We appear to be in the home stretch here. The pain is not as it once was, but it still means I can not type for longer than a few minutes without my wrist hurting or my fingers from going numb. So the dictated reviews and a ridiculous posting schedule continues on.
There sure are an innordinate number of westerns on the 1001 list. Should the number of westerns not change in the next update of the list, which it could, then I am right on track. I guess that this genre is far more important than I realised.
Clocking in at around 1 hour 10 minutes Ride Lonesome is one of the shortest feature films on the 1001 film list. What’s interesting is that despite how short this film is the outcome is surprisingly fully formed. The story is fairly simple, but there is more lying underneath.
In the end, it’s a story of redemption and revenge which could have ended up feeling a bit dull if it were not for the short running length. Compared to other westerns I have seen this certainly feels a lot more subdued.
I guess that the reason this film is on the list is to give an example of a Budd Boetticher western. It has made for an interesting change of pace compared to some of the overly machismo westerns that I have seen recently and at least it had a decent ending (unlike Red River... the more I think about that the more annoyed I become).
Talking about endings, the one in Ride Lonesome is extremely satisfying. That ending shot of a ‘hanging tree’ burning with vivid red flames is the perfect way to tie together the motives of all characters once they are all finally resolved or at least revealed to one another.
What has happened to Johnny Depp’s career? I had forgotten just how good he could be in a movie and now it saddens me to think that now he makes films like Mortdecai and The Lone Ranger. Still, it is good to know there are films out there like Dead Man which prove the acting chops of Johnny Depp.
Watching Dead Man directly after Ride Lonesome has given me a great deal of perspective regarding the western genre. As I’ve mentioned before (I think when I was watching Little Big Man) I tend to prefer the revisionist style western over the more traditional. One reason being that the depictions of native Americans and women tends to make me feel more uncomfortable. I think that this film goes so beyond revisionist western that it comes out in a sub-genre of its own.
I have seen Dead Man described as one of many different sub-genres of western. Is it an “acid western”, “weird western” or is it a “psychedelic western” as suggested by the director? It’s hard to say really as all three seem to cross over into each other’s territories. Needless to say this is unlike any western film but I have ever seen.

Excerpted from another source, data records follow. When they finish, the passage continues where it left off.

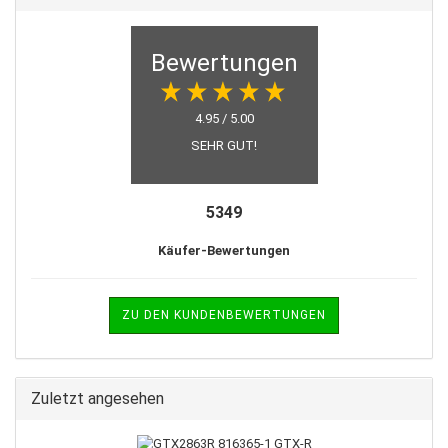
Bewertungen
4.95 / 5.00
SEHR GUT!
5349
Käufer-Bewertungen
ZU DEN KUNDENBEWERTUNGEN
Zuletzt angesehen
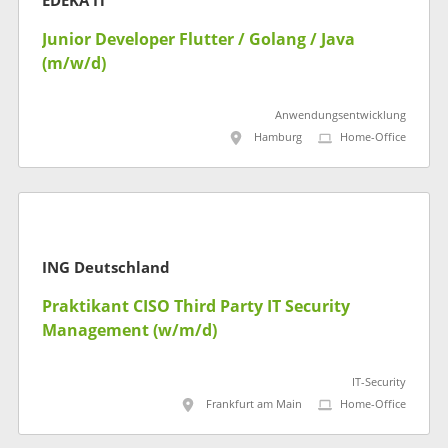
EDEKA IT
Junior Developer Flutter / Golang / Java
(m/w/d)
Anwendungsentwicklung
Hamburg
Home-Office
ING Deutschland
Praktikant CISO Third Party IT Security
Management (w/m/d)
IT-Security
Frankfurt am Main
Home-Office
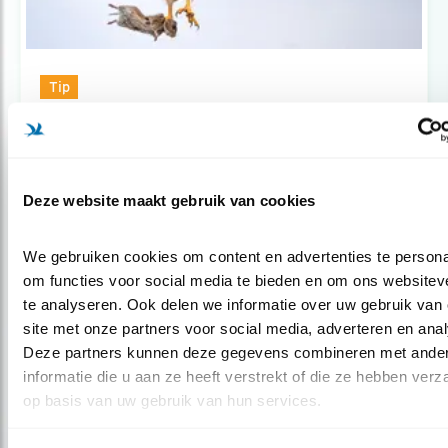
Tip
Alle vogels zijn mij lief
Deze website maakt gebruik van cookies
We gebruiken cookies om content en advertenties te personal
om functies voor social media te bieden en om ons websiteve
te analyseren. Ook delen we informatie over uw gebruik van 
site met onze partners voor social media, adverteren en anal
Deze partners kunnen deze gegevens combineren met ander
informatie die u aan ze heeft verstrekt of die ze hebben verz
op basis van uw gebruik van hun services.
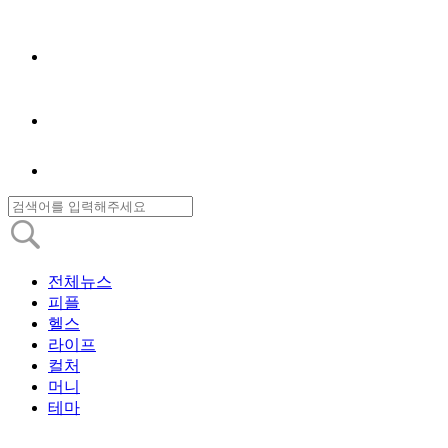
전체뉴스
피플
헬스
라이프
컬처
머니
테마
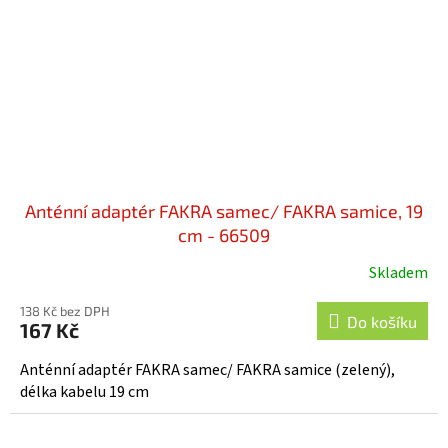
Anténní adaptér FAKRA samec/ FAKRA samice, 19
cm - 66509
Skladem
138 Kč bez DPH
Do košíku
167 Kč
Anténní adaptér FAKRA samec/ FAKRA samice (zelený),
délka kabelu 19 cm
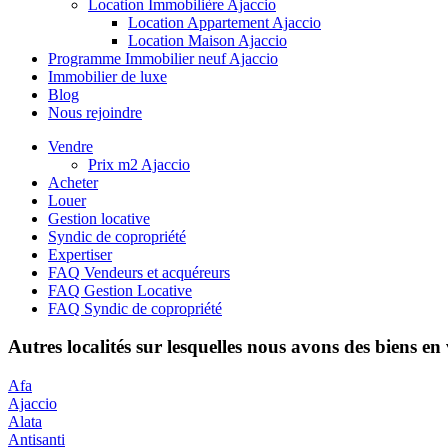
Location Immobilière Ajaccio
Location Appartement Ajaccio
Location Maison Ajaccio
Programme Immobilier neuf Ajaccio
Immobilier de luxe
Blog
Nous rejoindre
Vendre
Prix m2 Ajaccio
Acheter
Louer
Gestion locative
Syndic de copropriété
Expertiser
FAQ Vendeurs et acquéreurs
FAQ Gestion Locative
FAQ Syndic de copropriété
Autres localités sur lesquelles nous avons des biens en
Afa
Ajaccio
Alata
Antisanti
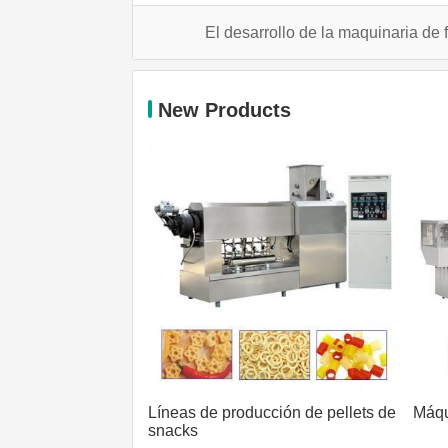
El desarrollo de la maquinaria de 
New Products
Líneas de producción de pellets de
Máqui
snacks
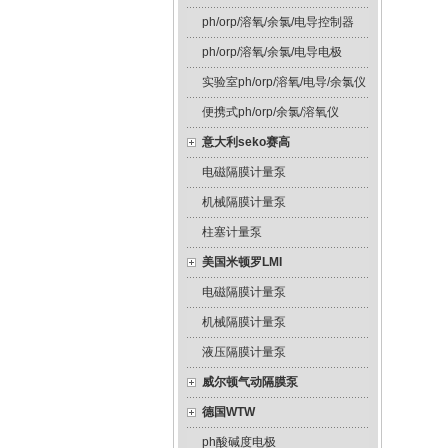
ph/orp/溶氧/余氯/电导控制器
ph/orp/溶氧/余氯/电导电极
实验室ph/orp/溶氧/电导/余氯仪
便携式ph/orp/余氯/溶氧仪
意大利seko赛高
电磁隔膜计量泵
机械隔膜计量泵
柱塞计量泵
美国米顿罗LMI
电磁隔膜计量泵
机械隔膜计量泵
液压隔膜计量泵
威尔顿气动隔膜泵
德国WTW
ph酸碱度电极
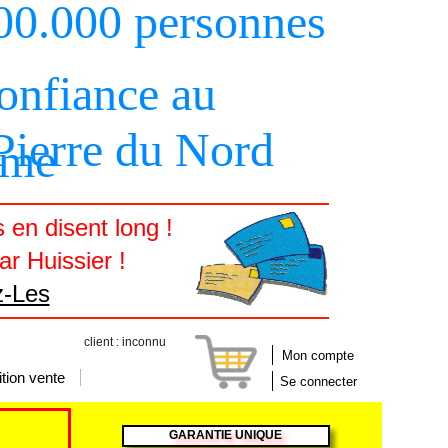
00.000 personnes
confiance au
 Pierre du Nord
sme
en disent long !
r Huissier !
z-Les
client : inconnu
Mon compte
tion vente
Se connecter
GARANTIE UNIQUE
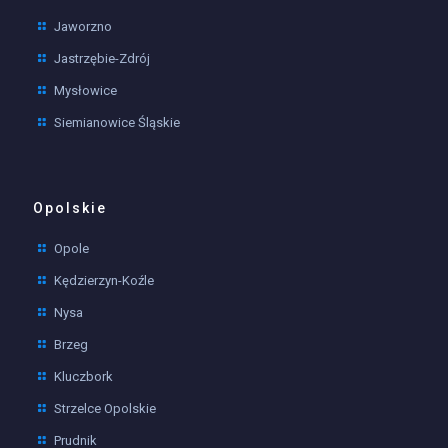
Jaworzno
Jastrzębie-Zdrój
Mysłowice
Siemianowice Śląskie
Opolskie
Opole
Kędzierzyn-Koźle
Nysa
Brzeg
Kluczbork
Strzelce Opolskie
Prudnik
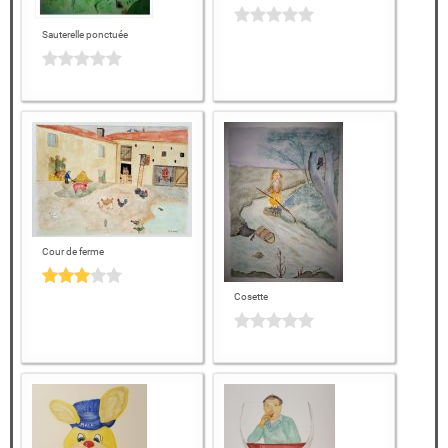
Sauterelle ponctuée
Cour de ferme
Cosette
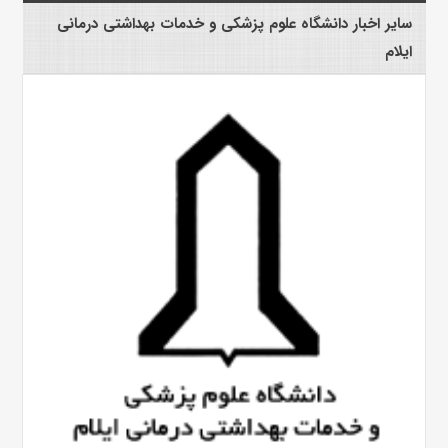
سایر اخبار دانشگاه علوم پزشکی و خدمات بهداشتی درمانی
ایلام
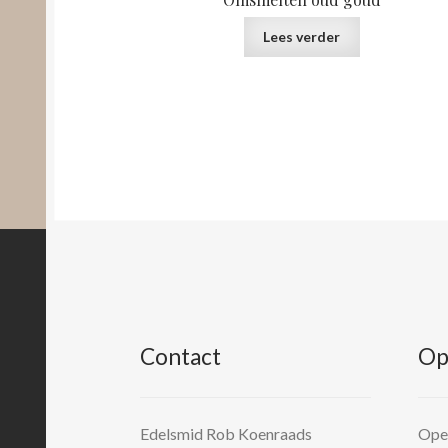
Lees verder
Contact
Op
Edelsmid Rob Koenraads
Open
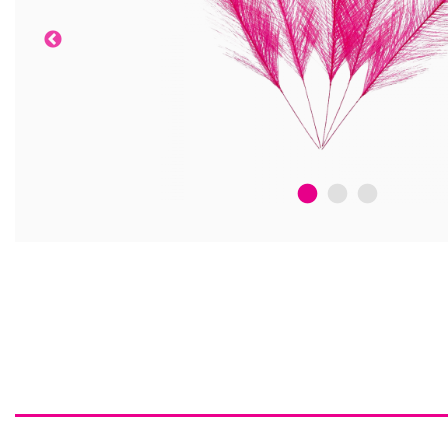
1
2
3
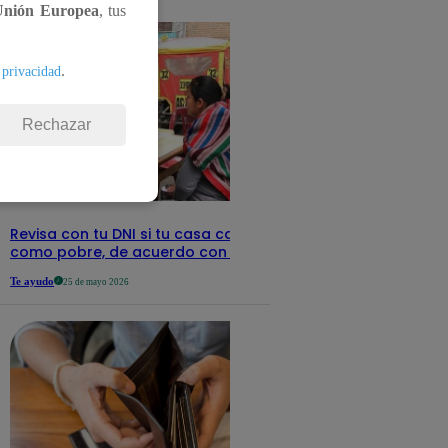
detalles
Unión Europea
, tus
.
 privacidad
Rechazar
Revisa con tu DNI si tu casa califica
como pobre, de acuerdo con el Sisfoh
Te ayudo
25 de mayo 2026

One thing I do know is how well this film depicts native Americans when compared to the “wife trading savages” of Ride Lonesome. The worst people that we see are the white man with particular notice being paid to hired gun Cole Wilson who we see committing acts of cannibalism and stepping on a dead man’s head so hard that the skull cracks and the brains ooze out (yuck).
Also the people you see show up in this film is astonishing. Not only does it boast Robert Mitchum in his final movie role but also John Hurt, Alfred Molina, Iggy Pop and Gabriel Byrne. The real stars of this film, however, are Lance Hendrickson and Gary Farmer. The former as the bloodthirsty Cole Wilson and the latter as Nobody, the native American who helps Johnny Depp’s character out.
Another star of the show is the score written by rock legend Neil Young. His shredding electric guitar is as much of the character in this film as anyone else. It is what sets this western apart from any other that I have ever seen.
The biggest difference between Dead Man and most (traditional) westerns that I have seen is the choice of destination. Films like a Ride Lonesome, Red River and High Plains Drifter end with the idea of redemption, a debt paid or at least some sort of salvation. Here the destination is death. It’s highlighted really early on by the creepy train firemen that William Blake’s journey west will end in death. The bullet that he receives next was heart on his first night pretty much secures that prophecy and the rest of the film is his journey to “that place where the sea meets the sky”.
Despite this Dead Man doesn’t take itself that seriously. There were times when I found myself laughing out loud; usually at something said by William Blake or Nobody. It made for a good breaks in the tension.
It just goes to prove how far you can stretch the definition of western. Films like this keep the almost extinct genre alive, which can only be a good thing.